EXERCISE:
Copy the data verbatim and leave out every picture.

::::::::

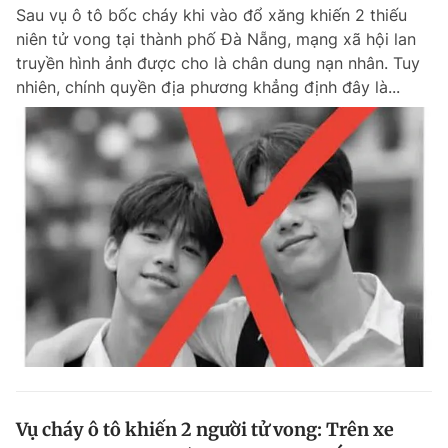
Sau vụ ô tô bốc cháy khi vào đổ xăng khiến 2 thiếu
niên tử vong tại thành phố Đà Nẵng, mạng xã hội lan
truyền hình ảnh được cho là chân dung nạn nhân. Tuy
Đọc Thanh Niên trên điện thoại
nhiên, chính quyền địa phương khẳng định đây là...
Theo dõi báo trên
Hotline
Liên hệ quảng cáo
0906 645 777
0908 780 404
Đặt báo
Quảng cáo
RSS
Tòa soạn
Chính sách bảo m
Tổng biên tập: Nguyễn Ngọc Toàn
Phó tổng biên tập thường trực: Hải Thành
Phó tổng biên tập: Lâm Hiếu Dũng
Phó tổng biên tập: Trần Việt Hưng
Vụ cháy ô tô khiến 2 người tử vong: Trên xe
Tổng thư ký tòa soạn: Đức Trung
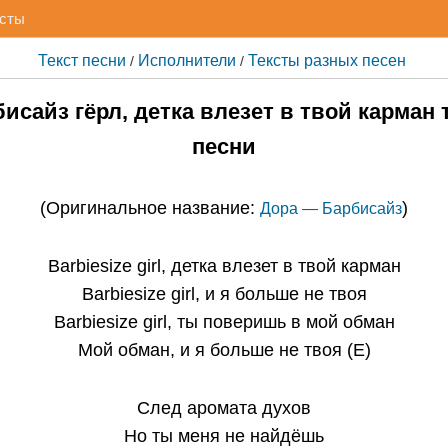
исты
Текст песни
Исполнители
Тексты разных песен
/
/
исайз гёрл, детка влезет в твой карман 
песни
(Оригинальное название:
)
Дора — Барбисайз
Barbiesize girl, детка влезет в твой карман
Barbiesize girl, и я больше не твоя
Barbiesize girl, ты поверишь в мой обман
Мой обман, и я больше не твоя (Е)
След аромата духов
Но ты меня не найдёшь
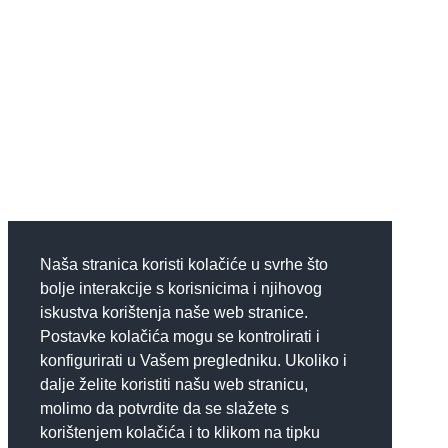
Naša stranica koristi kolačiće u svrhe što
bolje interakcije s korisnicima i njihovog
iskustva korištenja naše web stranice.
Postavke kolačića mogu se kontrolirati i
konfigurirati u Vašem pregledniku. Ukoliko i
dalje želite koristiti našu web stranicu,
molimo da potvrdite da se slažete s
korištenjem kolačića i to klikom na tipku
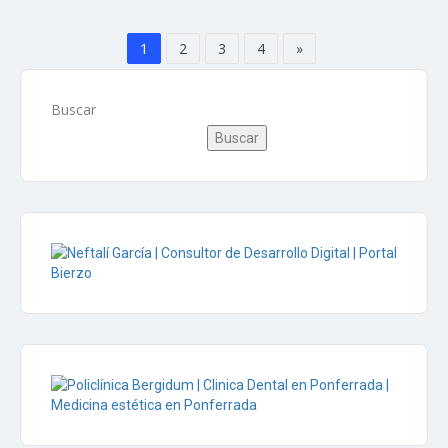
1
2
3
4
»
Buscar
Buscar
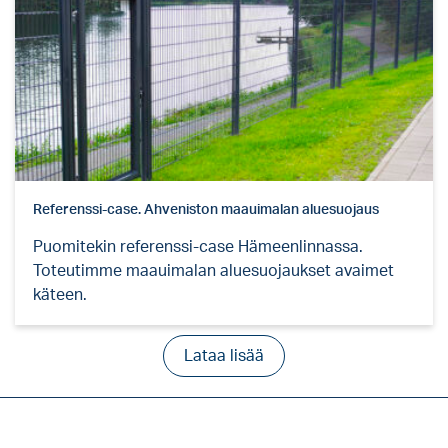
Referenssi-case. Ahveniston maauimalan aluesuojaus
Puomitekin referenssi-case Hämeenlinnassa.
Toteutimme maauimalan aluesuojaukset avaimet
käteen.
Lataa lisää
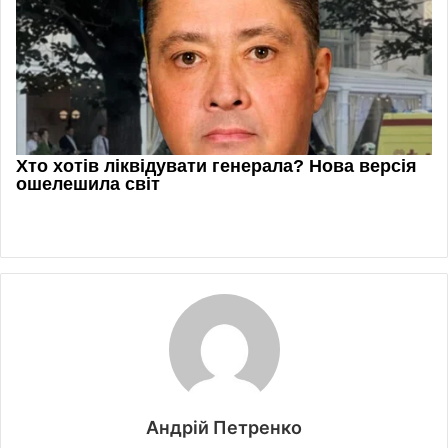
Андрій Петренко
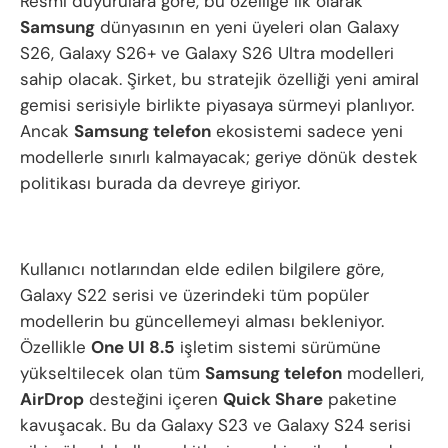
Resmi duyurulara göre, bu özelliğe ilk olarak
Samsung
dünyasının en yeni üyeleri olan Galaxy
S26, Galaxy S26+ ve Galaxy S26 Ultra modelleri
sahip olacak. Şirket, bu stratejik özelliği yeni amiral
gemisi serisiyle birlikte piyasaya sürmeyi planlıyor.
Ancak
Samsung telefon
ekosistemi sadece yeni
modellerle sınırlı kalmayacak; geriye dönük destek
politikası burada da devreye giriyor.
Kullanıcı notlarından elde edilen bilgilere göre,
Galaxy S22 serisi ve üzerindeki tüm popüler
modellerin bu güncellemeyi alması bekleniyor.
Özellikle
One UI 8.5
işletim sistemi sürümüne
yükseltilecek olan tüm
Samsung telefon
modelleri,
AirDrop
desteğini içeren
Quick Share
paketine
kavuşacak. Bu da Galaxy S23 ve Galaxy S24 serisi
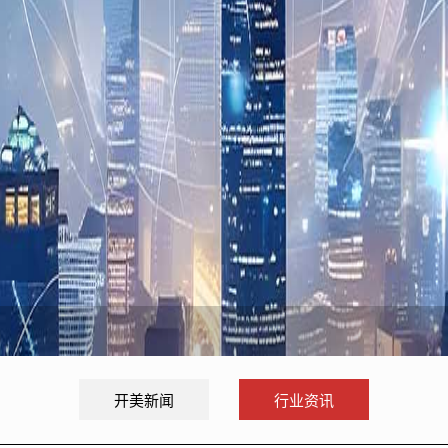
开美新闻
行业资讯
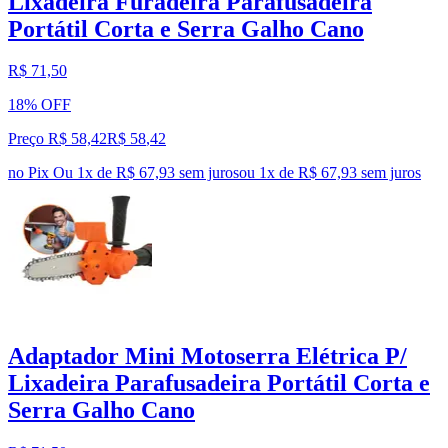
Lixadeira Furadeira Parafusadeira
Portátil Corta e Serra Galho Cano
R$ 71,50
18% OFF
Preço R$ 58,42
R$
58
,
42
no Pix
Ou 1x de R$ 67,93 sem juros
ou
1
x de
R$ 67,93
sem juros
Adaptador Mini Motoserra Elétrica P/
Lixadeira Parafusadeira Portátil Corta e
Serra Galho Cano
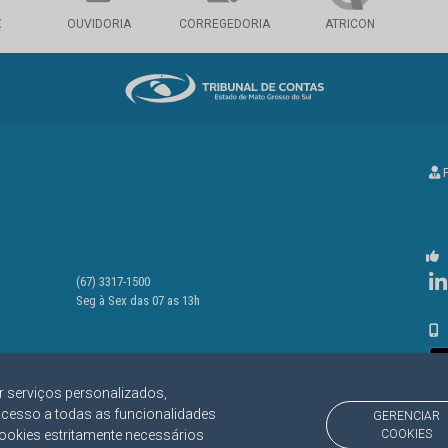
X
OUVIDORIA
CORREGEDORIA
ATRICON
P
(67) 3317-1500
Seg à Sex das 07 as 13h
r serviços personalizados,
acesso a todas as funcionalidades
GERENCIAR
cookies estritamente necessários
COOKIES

::::::::

EXPECTED ANSWER:
Sau vụ ô tô bốc cháy khi vào đổ xăng khiến 2 thiếu
niên tử vong tại thành phố Đà Nẵng, mạng xã hội lan
truyền hình ảnh được cho là chân dung nạn nhân. Tuy
Đọc Thanh Niên trên điện thoại
nhiên, chính quyền địa phương khẳng định đây là...
Theo dõi báo trên
Hotline
Liên hệ quảng cáo
0906 645 777
0908 780 404
Đặt báo
Quảng cáo
RSS
Tòa soạn
Chính sách bảo m
Tổng biên tập: Nguyễn Ngọc Toàn
Phó tổng biên tập thường trực: Hải Thành
Phó tổng biên tập: Lâm Hiếu Dũng
Phó tổng biên tập: Trần Việt Hưng
Vụ cháy ô tô khiến 2 người tử vong: Trên xe
Tổng thư ký tòa soạn: Đức Trung
исты
Текст песни
Исполнители
Тексты разных песен
/
/
исайз гёрл, детка влезет в твой карман 
песни
(Оригинальное название:
)
Дора — Барбисайз
Barbiesize girl, детка влезет в твой карман
Barbiesize girl, и я больше не твоя
Barbiesize girl, ты поверишь в мой обман
Мой обман, и я больше не твоя (Е)
След аромата духов
Но ты меня не найдёшь
Naša stranica koristi kolačiće u svrhe što
bolje interakcije s korisnicima i njihovog
iskustva korištenja naše web stranice.
Postavke kolačića mogu se kontrolirati i
konfigurirati u Vašem pregledniku. Ukoliko i
dalje želite koristiti našu web stranicu,
molimo da potvrdite da se slažete s
korištenjem kolačića i to klikom na tipku
1
2
3
4
»
Buscar
Buscar
Referenssi-case. Ahveniston maauimalan aluesuojaus
Puomitekin referenssi-case Hämeenlinnassa.
Toteutimme maauimalan aluesuojaukset avaimet
käteen.
Lataa lisää
Андрій Петренко
Resmi duyurulara göre, bu özelliğe ilk olarak
Samsung
dünyasının en yeni üyeleri olan Galaxy
S26, Galaxy S26+ ve Galaxy S26 Ultra modelleri
sahip olacak. Şirket, bu stratejik özelliği yeni amiral
gemisi serisiyle birlikte piyasaya sürmeyi planlıyor.
Ancak
Samsung telefon
ekosistemi sadece yeni
modellerle sınırlı kalmayacak; geriye dönük destek
politikası burada da devreye giriyor.
Kullanıcı notlarından elde edilen bilgilere göre,
Galaxy S22 serisi ve üzerindeki tüm popüler
modellerin bu güncellemeyi alması bekleniyor.
Özellikle
One UI 8.5
işletim sistemi sürümüne
yükseltilecek olan tüm
Samsung telefon
modelleri,
AirDrop
desteğini içeren
Quick Share
paketine
kavuşacak. Bu da Galaxy S23 ve Galaxy S24 serisi
开美新闻
行业资讯
Lixadeira Furadeira Parafusadeira
Portátil Corta e Serra Galho Cano
R$ 71,50
18% OFF
Preço R$ 58,42
R$
58
,
42
no Pix
Ou 1x de R$ 67,93 sem juros
ou
1
x de
R$ 67,93
sem juros
Adaptador Mini Motoserra Elétrica P/
Lixadeira Parafusadeira Portátil Corta e
Serra Galho Cano
X
OUVIDORIA
CORREGEDORIA
ATRICON
P
(67) 3317-1500
Seg à Sex das 07 as 13h
r serviços personalizados,
acesso a todas as funcionalidades
GERENCIAR
cookies estritamente necessários
COOKIES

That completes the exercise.